## START TEXT PROVIDED

Comment: this should speak for itself.
That is a casual user browsing the directory structure should be able to immediately tell what belongs where.
Rationale: some users read the documentation, others wander around aimlessly saying: "I wonder what's in here?", speak up if you recognise anyone!
Rationale: automated tools should be able to glean most of the information they need direct from the directory structure.
Comment: This is probably the most important requirement and guides the choice of many others.
From an end users perspective boost should appear to be a single library, with a single integrated build process etc.
Rationale: This makes life much more comfortable for end uses.
Rationale: some libraries have an existence of their own outside of boost, this should be able to continue.
Rationale: different developers maintain individual boost libraries.
Rationale: as boost grows it may be necessary to split the library into multiple zip file downloads, each download should encapsulate one domain, and provide all the files necessary for that domain (that may mean that some files appear in more than one zip file).
Rationale: some users will want to split off (and maybe freeze) those parts of boost that are being used by a particular project. These sub-libraries can then be checked into the users own version control system (for example into a local cvs repository as a vendor branch), and maintained alongside the users own source for that project.
Implication: that there exists some mechanism for locating and separating off all the files associated with a particular boost library, this should also take into account dependencies (both for headers and for binary dependencies).

## END TEXT PROVIDED

- _TASK LIST_:
A. Which distinct labels introduce lines in the boost directory structure text? Give each label once.
B. From the boost directory structure text, extract the passage between "From an end" and "for end uses.", inclusive.

## START MATERIAL SUPPLIED

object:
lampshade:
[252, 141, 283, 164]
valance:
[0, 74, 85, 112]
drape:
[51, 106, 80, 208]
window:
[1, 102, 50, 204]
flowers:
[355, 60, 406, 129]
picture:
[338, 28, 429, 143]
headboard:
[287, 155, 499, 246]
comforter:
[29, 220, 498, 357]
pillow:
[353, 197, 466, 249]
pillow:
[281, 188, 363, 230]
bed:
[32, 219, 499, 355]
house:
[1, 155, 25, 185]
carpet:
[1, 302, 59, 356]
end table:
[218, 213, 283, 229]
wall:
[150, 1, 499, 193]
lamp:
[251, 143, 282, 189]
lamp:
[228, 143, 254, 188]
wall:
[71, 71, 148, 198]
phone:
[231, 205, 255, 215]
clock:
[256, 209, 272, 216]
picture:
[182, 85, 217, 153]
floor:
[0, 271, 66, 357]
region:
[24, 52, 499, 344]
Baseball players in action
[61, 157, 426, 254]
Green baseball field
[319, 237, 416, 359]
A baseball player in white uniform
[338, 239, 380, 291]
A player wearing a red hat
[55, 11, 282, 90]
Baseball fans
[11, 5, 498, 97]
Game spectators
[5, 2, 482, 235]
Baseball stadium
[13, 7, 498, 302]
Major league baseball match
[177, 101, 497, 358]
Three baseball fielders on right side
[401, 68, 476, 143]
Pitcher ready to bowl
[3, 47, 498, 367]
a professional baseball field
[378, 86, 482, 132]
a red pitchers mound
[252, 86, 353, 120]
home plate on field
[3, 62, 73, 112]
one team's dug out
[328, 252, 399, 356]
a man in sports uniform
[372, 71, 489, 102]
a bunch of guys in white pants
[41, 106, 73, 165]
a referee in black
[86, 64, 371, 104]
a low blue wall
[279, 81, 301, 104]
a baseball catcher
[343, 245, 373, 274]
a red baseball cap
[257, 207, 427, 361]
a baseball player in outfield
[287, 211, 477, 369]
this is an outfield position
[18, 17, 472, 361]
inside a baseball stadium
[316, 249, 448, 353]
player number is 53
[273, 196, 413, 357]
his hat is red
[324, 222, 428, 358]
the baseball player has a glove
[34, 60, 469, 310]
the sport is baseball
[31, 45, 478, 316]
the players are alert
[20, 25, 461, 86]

## END MATERIAL SUPPLIED

- _SET OF ANSWERS_:
A. Comment, Rationale, Implication

B.
From an end users perspective boost should appear to be a single library, with a single integrated build process etc.
Rationale: This makes life much more comfortable for end uses.